Indeed, in violation of a cherished principle of traditional Jewish practice, the Satmar Chasidim, most recently, followers of Zalman and Aaron, have repeatedly taken their internal disputes to secular courts. Even more interesting, each side frames its legal arguments in the most American of ways, making frequent recourse to the language of free religious expression, separation of church and state and responsible citizenship. Thus, the Satmar community is not only “a two-party system,” it is also the product of an American liberal order whose core premises (e.g., individual rights) stand in tension with their communal way of life and style of leadership.

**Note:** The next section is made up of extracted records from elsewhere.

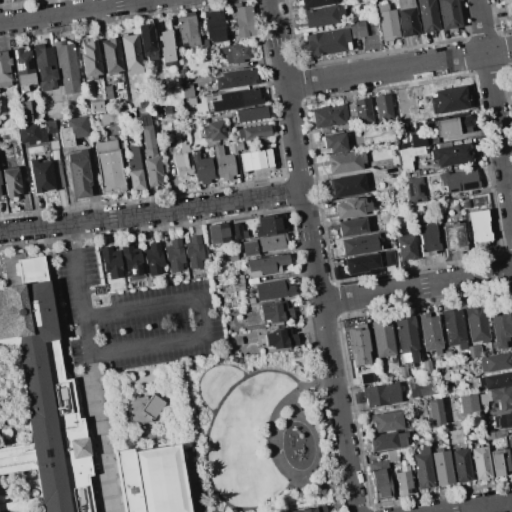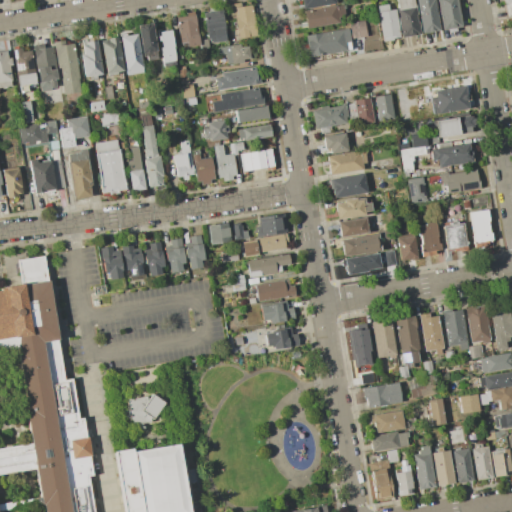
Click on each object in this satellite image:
building: (505, 1)
building: (316, 3)
building: (316, 3)
road: (71, 11)
building: (446, 14)
building: (448, 14)
building: (321, 15)
building: (323, 15)
building: (425, 15)
building: (427, 17)
building: (405, 18)
building: (407, 18)
building: (243, 20)
building: (243, 21)
building: (386, 22)
building: (387, 23)
building: (214, 25)
building: (213, 26)
building: (185, 29)
building: (356, 29)
building: (190, 32)
building: (333, 39)
building: (145, 41)
building: (147, 41)
building: (326, 42)
building: (165, 48)
building: (166, 48)
building: (234, 53)
building: (129, 54)
building: (130, 54)
building: (235, 54)
building: (109, 55)
building: (111, 56)
building: (89, 58)
building: (90, 60)
building: (22, 66)
building: (65, 66)
building: (43, 67)
building: (44, 67)
building: (65, 67)
building: (23, 69)
building: (4, 70)
building: (5, 70)
road: (399, 70)
building: (182, 72)
building: (234, 78)
building: (236, 78)
building: (183, 80)
building: (160, 87)
building: (186, 90)
building: (108, 92)
building: (231, 99)
building: (238, 99)
building: (447, 99)
building: (449, 100)
road: (495, 100)
building: (191, 101)
building: (97, 106)
building: (382, 107)
building: (383, 107)
building: (24, 111)
building: (166, 111)
building: (360, 111)
building: (360, 111)
building: (156, 112)
building: (249, 114)
building: (250, 114)
building: (328, 116)
building: (328, 116)
building: (107, 119)
building: (109, 119)
building: (464, 122)
building: (452, 126)
building: (32, 128)
building: (71, 130)
building: (72, 130)
building: (213, 130)
building: (214, 131)
building: (34, 132)
building: (252, 132)
building: (253, 132)
building: (417, 140)
building: (333, 142)
building: (335, 143)
building: (53, 145)
building: (148, 151)
building: (410, 152)
building: (149, 153)
building: (449, 154)
building: (55, 155)
building: (451, 155)
building: (410, 156)
building: (254, 159)
building: (181, 160)
building: (254, 160)
building: (183, 161)
building: (343, 162)
building: (345, 162)
building: (222, 164)
building: (223, 164)
building: (107, 166)
building: (109, 167)
building: (200, 167)
building: (200, 167)
building: (133, 168)
building: (135, 171)
road: (346, 173)
building: (77, 174)
building: (78, 174)
building: (40, 175)
building: (42, 177)
building: (9, 181)
building: (458, 181)
building: (459, 181)
building: (0, 182)
building: (11, 182)
building: (346, 185)
building: (347, 186)
building: (414, 189)
building: (416, 190)
building: (440, 206)
road: (185, 207)
building: (351, 207)
building: (351, 208)
building: (267, 225)
building: (270, 225)
building: (479, 225)
building: (350, 226)
building: (352, 226)
road: (34, 227)
building: (478, 227)
building: (237, 230)
building: (238, 232)
building: (216, 233)
building: (217, 233)
building: (454, 235)
building: (452, 236)
building: (427, 237)
building: (426, 239)
building: (263, 244)
building: (358, 244)
building: (262, 245)
building: (355, 245)
building: (404, 246)
building: (405, 247)
building: (194, 252)
building: (191, 253)
building: (172, 255)
road: (313, 255)
building: (174, 256)
building: (228, 256)
building: (151, 258)
building: (130, 260)
building: (131, 260)
building: (154, 260)
building: (367, 261)
building: (111, 262)
building: (110, 263)
building: (357, 264)
building: (265, 265)
building: (266, 265)
road: (77, 269)
building: (237, 283)
road: (416, 288)
building: (272, 289)
building: (273, 290)
road: (160, 304)
building: (274, 312)
building: (276, 312)
parking lot: (128, 321)
building: (476, 321)
building: (475, 324)
building: (499, 325)
building: (452, 328)
building: (499, 328)
building: (454, 329)
building: (429, 332)
building: (429, 333)
building: (279, 338)
building: (280, 338)
building: (381, 338)
building: (382, 338)
building: (407, 339)
building: (405, 340)
building: (357, 342)
building: (359, 345)
road: (127, 350)
building: (473, 351)
building: (493, 363)
building: (495, 363)
building: (427, 367)
road: (204, 371)
building: (402, 371)
building: (365, 378)
building: (494, 380)
building: (495, 380)
building: (421, 381)
building: (380, 394)
building: (381, 395)
building: (501, 396)
building: (471, 402)
building: (465, 403)
building: (37, 405)
building: (37, 406)
building: (140, 409)
building: (146, 411)
building: (433, 411)
building: (435, 411)
road: (288, 418)
building: (501, 419)
building: (502, 420)
building: (385, 421)
building: (386, 421)
park: (257, 432)
building: (494, 435)
building: (386, 440)
building: (386, 441)
road: (272, 444)
building: (511, 444)
building: (510, 447)
road: (205, 451)
building: (391, 455)
building: (479, 462)
building: (481, 462)
building: (499, 462)
building: (500, 462)
building: (460, 465)
building: (421, 466)
building: (461, 466)
building: (440, 467)
building: (422, 469)
building: (442, 469)
building: (150, 479)
building: (401, 479)
building: (378, 480)
building: (157, 481)
building: (380, 481)
building: (403, 482)
road: (482, 506)
road: (225, 508)
building: (307, 509)
building: (312, 509)
road: (244, 510)
road: (228, 511)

What the death of Moses Teitelbaum — and the ongoing battle over succession and financial control — make clear is that this tension will not soon disappear. It will remain a feature of the growing Satmar community as it negotiates not only deep internal fissures but also the friction between its desire to remain socially insular and its need to be politically engaged with the surrounding world in order to preserve itself. What the future holds cannot be divined, but it likely will include the unique blend of conscious isolation and unwitting assimilation that has always characterized the American journey of the Satmar Chasidim.

Barry Trachtenberg teaches Judaic studies at the University at Albany in New York state, and David N. Myers teaches Jewish history at UCLA.